Democratic policy proposals recognize the hegemony of the healthcare lobby and the heft of its war chest. The proposals offered by Democratic Presidential candidates, with the exception of long-shot Dennis Kucinich (who proposes single payor), are a sop to the insurance industry. Instead of “cutting out the middleman” and expanding government healthcare plans, these Democratic proposals will funnel government funds to purchase health benefits for the uninsured. Rewarding failure. That is what America seems best at.

THE AUTHOR’S PROPOSAL.

Medicare Part E (Everyone). Medicare would be expanded to everyone in the US. No private market alternatives.

Medicare primarily covers seniors, but since Medicare covers SSI participants, it can and does administer benefits for working-age adults, including pregnancy and family planning coverage. Pediatric benefits would be relatively simple to incorporate into Medicare E. And Medicare E would also contain a drug benefit where the Medicare program would negotiate prices with the pharmaceutical manufacturers. It is that simple.

Insurance companies would not all go out of business, however. The Medicare program would continue to contract with them for claims, case management, and benefit administration services. At cutthroat prices. Halliburton and Bechtel need not apply.

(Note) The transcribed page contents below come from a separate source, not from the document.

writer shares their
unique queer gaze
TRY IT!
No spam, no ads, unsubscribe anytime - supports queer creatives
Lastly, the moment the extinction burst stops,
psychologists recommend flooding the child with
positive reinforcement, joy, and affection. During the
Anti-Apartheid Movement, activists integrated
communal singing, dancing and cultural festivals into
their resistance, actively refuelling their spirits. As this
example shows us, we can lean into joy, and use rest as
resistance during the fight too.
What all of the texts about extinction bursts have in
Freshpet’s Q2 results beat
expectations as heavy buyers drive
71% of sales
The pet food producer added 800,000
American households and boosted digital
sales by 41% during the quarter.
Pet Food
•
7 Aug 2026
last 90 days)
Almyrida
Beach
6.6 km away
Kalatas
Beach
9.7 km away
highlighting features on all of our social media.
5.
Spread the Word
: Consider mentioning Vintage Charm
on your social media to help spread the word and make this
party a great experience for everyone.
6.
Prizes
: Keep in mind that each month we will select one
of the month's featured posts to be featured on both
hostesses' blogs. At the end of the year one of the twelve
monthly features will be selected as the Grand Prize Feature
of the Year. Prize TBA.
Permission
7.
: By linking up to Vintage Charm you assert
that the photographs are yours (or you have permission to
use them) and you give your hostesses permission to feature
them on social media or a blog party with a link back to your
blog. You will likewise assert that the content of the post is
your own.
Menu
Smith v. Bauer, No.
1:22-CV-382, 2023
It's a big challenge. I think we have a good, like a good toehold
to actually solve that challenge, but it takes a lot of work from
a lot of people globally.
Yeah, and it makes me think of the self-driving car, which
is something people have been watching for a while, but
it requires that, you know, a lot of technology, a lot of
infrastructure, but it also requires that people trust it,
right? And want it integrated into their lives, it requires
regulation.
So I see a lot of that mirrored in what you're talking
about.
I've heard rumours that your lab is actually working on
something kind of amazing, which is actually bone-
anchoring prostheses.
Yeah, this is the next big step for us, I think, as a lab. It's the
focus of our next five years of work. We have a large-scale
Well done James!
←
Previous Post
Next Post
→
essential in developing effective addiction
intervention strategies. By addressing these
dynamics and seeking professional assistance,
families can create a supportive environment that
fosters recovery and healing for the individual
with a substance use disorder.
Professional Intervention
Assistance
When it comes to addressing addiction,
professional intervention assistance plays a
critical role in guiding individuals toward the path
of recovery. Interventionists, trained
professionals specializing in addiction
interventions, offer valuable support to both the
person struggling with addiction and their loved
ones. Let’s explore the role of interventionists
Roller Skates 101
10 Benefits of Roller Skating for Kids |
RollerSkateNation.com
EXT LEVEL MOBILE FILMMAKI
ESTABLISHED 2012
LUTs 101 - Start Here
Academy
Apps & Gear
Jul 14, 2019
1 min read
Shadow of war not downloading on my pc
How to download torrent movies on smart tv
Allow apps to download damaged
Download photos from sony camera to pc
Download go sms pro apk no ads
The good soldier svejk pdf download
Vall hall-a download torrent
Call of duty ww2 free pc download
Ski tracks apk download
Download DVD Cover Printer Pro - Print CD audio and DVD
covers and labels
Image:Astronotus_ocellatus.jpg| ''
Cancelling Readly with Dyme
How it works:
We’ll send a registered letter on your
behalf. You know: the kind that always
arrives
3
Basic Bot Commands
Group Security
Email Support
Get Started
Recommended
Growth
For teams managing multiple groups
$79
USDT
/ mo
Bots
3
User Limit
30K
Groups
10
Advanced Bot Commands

Medicaid, a grossly complex mess of state systems, each with its own labyrinthine rules, would end. The Medicaid Long Term care programs would be pulled into Medicare Part E with roughly the same coverage and impoverishment requirements.

Politically impossible, but administratively simple. Universal care. Cradle to grave.

And the cost of healthcare would decrease as the administrative costs (insurance companies, brokers, agents, other assorted parasites) are eliminated. And with the government exercising monopsony power over healthcare providers, prices would fall. Providers would have no other choice. Get more efficient, or get out of the business. That is the lesson of capitalism providers never had to learn. Under Medicare Part E, they will have to learn fast.

MOST EVERY LESSON IS A HARD ONE IN THE DESERT OF THE REAL!